Both are very accessible (free) and user-friendly. The best thing about FitDay is that it has many commercial foods available, so you rarely have to do any math; it also allows you to set up minimums or limits on nutrients and alerts you when they’re not met or exceeded – plus, you can track your activities. Nutrition Data is more advanced and offers detailed food breakdowns like amino acid scores and fatty acid profiles, but is still user-friendly and has been expanding its entries of commercial items.
I’ll use the recipe from my last post as an example of what Nutrition Data can do for you. Please note that these sample calculations are for a 100g portion.
Food summary: ND not only provides you with a Nutrition Facts label for all of their entries, but will also generate one for any custom foods or recipes you enter (requires sign-up).

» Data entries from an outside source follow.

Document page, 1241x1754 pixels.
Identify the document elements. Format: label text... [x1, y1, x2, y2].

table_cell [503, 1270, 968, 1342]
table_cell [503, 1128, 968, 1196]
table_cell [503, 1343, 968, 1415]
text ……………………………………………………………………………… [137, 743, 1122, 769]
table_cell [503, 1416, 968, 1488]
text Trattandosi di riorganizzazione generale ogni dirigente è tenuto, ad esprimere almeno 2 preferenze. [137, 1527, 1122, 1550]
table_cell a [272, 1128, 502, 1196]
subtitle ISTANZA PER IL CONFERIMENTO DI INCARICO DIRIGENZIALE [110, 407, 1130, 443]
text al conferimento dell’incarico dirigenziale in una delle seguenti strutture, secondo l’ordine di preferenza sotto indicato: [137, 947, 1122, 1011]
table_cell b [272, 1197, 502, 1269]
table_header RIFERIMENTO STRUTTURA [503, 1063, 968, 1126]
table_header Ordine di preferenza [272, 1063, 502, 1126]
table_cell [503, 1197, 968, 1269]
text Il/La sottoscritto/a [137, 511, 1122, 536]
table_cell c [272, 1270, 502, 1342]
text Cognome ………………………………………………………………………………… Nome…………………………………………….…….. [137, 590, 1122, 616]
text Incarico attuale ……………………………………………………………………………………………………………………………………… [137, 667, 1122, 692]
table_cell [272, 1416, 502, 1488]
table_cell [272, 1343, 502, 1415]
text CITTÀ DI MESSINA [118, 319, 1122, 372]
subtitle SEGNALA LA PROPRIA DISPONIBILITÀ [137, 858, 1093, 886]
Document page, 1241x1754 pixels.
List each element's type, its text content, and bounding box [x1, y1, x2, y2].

The Nutrition Target Map is self-explanatory, and the more specific tools like glycemic load and the caloric ratio pyramid are great for those on special diets.
Completeness scores: I think these are great, especially for novice dieters who are unsure about which foods are nutrient-dense or how to combine foods with complementary proteins. Fun fact: the quinoa in this recipe is already considered a complete protein.
Other breakdowns: If you’re looking to, say, eat more foods with Omega-3 fatty acids or a particular mineral, that information is provided. What’s great is that you can search/browse foods, while filtering them for levels of specific nutrients (a great feature). I really like their detailed fatty acid profiles.
These sites are nothing new – I’ve been using them for 5+ years, and they were a great tool for my clients when I was a personal trainer – but I hope someone out there who stumbles across this post discovers these sites, which can be great resource for anyone trying to take charge of their health. With any luck, they’ll be around in the future so I can continue referring people to them.